What school doesn’t teach you
I think my reason for feeling slightly overwhelmed was due to the lack of teachings about what I like to call “real-world survival skills”. You know, budgeting, taxes … how life outside of the learning environment is so very different from the world of school and college.
Don’t get me wrong, I am very grateful to have had the opportunity to go to a good school and college and learn so much, and try to perfect my knowledge and skills, but I do feel slightly let down by the curriculum.
The first lesson I had on the importance of budgeting in my entire school career was in my final year of college, as they were preparing students to head off to university. Like it was an afterthought rather than a necessary life skill.
There are so many of these skills and basic parts of everyday life that would be so beneficial for school students to learn from early on; lessons on being wise with money, accepting and catering to those who might have disabilities or difficulties such as hearing loss—something sign language lessons or even communication lessons from an early age would be helpful for.
The primary school I attended started its students learning French or German very early on, so why not teach them sign language? According to RNID there are around 50,000 children in the UK who are deaf, so why aren’t we doing everything we can to help their peers communicate with them and vice versa?
The power of not teaching to a test
There is also something to be said for encouraging students to focus on their strengths, rather than just ploughing money into making sure they pass their tests in their less confident subjects. I am by no means saying we should be dismissing their academic weaknesses—mine was always math, and had I not been helped through this by my teachers, I would be in no position to make any kind of decision involving numbers (and therefore money)—however, there has got to be room in the curriculum to guide students to truly master their strongest subjects without consequence. And this has to be true whether that is literature, music, math, physics, or hairdressing.
Those who wish to take more practical subjects, such as construction, plumbing, and beauty, should have the opportunity to do so—after all, some students might not have strengths in the traditionally academic subjects but will outshine their peers and find their futures in something else that benefits and contributes towards their wider community. It needs to stop being considered “less than” in the eyes of so many teachers, parents, and society in general.
In my working life, I have heard many people talking about seeing “the bigger picture”. This is something that changes to the school curriculum could assist with. Teaching students to adapt and thrive under pressure would go a long way for not only their future working lives, but their experiences with universities and the application/interview process. School should not just be about learning the basics—it should be about the bigger picture of life and living in the world, and we should be supporting the upcoming generations with this wherever we can.
These kinds of changes to the school curriculum might also motivate students to put their all into learning and studying and inspire them to build and work on their dream careers. I know from personal experience that having that encouragement can make such a difference—my encouragement came in the form of an English teacher who took the time to discuss my passion for writing with me and gave me opportunities outside of the day-to-day lessons to develop my skills.

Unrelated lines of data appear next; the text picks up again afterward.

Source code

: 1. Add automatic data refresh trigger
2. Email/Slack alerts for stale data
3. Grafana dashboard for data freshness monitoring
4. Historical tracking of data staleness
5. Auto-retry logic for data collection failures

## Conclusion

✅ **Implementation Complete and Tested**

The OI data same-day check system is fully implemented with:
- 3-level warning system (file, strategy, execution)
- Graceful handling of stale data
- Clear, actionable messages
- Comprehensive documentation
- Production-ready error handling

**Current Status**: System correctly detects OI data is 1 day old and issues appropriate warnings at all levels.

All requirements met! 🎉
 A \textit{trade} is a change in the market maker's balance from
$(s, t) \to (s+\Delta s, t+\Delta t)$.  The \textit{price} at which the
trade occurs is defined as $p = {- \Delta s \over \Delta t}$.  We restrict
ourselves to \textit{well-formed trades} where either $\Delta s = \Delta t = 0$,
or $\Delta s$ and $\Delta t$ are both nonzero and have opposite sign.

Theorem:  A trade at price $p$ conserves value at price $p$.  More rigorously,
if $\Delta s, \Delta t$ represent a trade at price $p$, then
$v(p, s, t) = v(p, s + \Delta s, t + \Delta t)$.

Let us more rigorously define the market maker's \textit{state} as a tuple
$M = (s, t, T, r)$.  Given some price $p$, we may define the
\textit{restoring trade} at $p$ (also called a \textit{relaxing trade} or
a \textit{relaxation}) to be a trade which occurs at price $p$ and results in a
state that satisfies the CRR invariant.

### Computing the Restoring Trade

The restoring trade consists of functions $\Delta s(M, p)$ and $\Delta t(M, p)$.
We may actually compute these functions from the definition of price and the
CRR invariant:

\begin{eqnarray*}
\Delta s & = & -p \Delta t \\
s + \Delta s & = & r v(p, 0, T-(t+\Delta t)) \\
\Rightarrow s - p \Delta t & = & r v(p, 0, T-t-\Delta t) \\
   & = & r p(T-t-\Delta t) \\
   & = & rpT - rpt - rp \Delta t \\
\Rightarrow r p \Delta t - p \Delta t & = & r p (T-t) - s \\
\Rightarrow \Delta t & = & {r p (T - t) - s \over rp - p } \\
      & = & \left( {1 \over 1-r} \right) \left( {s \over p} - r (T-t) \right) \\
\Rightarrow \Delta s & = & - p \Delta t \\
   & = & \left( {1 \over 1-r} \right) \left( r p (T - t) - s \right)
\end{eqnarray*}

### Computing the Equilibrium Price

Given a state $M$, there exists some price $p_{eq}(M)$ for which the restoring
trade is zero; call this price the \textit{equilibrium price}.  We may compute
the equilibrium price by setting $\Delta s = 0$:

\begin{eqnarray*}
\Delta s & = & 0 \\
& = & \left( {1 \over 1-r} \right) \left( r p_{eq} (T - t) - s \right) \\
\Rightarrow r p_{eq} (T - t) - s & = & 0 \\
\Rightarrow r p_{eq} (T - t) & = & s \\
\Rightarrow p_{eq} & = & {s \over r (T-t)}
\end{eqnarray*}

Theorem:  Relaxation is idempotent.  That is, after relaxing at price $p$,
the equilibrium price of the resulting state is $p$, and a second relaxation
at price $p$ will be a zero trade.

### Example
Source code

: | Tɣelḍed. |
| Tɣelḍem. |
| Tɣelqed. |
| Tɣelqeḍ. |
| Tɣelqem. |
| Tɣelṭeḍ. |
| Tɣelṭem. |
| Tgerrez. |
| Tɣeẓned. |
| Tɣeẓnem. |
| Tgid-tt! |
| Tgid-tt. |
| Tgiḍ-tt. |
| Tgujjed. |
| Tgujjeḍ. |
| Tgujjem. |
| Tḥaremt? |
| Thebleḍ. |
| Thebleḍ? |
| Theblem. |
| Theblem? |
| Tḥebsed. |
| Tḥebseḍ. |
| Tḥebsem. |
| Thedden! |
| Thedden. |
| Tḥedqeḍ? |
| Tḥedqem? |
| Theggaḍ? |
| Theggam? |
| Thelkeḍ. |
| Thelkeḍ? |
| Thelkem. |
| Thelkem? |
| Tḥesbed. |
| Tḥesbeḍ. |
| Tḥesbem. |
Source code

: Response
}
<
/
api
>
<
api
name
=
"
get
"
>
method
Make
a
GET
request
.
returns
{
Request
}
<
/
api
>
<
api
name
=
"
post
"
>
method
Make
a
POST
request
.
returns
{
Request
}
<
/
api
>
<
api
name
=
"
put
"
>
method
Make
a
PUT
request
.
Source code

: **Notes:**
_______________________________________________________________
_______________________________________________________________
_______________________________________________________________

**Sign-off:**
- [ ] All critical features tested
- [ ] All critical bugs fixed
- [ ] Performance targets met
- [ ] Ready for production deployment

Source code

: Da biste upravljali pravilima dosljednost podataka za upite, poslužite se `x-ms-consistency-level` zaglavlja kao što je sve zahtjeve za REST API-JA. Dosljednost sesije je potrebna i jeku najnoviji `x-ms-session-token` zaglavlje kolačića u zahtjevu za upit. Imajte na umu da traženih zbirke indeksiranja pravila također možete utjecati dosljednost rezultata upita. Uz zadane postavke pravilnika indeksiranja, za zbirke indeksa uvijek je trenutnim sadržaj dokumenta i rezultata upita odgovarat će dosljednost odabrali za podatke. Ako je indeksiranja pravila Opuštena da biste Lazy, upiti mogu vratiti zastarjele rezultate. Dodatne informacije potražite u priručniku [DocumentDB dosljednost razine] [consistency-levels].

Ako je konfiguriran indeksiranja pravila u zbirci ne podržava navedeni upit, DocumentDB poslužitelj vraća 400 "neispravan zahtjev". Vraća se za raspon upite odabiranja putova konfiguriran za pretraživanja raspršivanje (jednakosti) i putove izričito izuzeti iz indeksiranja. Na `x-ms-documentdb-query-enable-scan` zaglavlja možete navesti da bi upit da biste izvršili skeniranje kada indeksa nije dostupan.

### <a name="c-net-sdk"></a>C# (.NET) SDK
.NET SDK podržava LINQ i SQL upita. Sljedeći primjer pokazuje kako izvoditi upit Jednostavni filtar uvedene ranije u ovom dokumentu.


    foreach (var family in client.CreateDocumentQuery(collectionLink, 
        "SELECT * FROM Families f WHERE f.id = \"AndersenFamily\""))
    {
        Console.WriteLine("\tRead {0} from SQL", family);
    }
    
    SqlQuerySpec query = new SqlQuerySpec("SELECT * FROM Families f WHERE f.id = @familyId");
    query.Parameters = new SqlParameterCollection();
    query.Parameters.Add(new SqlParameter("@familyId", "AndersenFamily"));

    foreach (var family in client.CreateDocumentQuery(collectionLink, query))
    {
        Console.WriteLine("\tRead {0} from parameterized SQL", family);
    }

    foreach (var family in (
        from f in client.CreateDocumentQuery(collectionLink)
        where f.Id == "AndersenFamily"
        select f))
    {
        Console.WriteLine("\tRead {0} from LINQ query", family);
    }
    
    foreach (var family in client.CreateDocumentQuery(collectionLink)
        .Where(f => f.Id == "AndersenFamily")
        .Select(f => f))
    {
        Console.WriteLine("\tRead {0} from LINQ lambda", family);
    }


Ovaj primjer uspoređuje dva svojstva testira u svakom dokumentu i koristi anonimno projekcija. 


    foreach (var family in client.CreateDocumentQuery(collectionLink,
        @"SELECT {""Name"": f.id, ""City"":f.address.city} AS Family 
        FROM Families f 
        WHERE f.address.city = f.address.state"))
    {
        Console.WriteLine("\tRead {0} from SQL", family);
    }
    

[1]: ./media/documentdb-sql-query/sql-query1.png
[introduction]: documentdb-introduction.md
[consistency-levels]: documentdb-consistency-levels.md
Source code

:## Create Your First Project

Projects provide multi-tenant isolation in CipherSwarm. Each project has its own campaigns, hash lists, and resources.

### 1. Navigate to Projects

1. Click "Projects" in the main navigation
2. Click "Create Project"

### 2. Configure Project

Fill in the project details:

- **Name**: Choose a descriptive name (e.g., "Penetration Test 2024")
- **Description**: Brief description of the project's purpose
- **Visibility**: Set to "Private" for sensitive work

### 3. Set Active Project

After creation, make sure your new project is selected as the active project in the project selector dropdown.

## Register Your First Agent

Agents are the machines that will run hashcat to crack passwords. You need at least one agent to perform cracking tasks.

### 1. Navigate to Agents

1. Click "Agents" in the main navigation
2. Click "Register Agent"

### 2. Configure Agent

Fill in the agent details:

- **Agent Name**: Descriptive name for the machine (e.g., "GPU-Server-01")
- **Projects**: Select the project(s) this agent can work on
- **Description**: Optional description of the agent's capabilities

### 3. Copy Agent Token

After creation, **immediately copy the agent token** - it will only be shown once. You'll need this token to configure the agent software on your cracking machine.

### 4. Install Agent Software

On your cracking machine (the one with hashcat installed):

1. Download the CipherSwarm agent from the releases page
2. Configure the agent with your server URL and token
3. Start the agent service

Now, imagine if this kind of support was built into the actual curriculum… Not for grades. Not for testing. Just to encourage personal growth and experience.
I am not saying that the curriculum we have is no good at all—there are many things we all learn from school, both in the classroom and from the social side of the school environment, that are irreplaceable. However, it is not perfect, and to be honest, I’m not sure it ever will be—but this does not mean that it can’t be updated to start reflecting at least some of the changes that are both important and necessary to society.
At the end of the day, the world is constantly changing, and we need to be able to teach the next generation to adapt and change with it in order for them to live their lives to the fullest and to be as successful as they can be.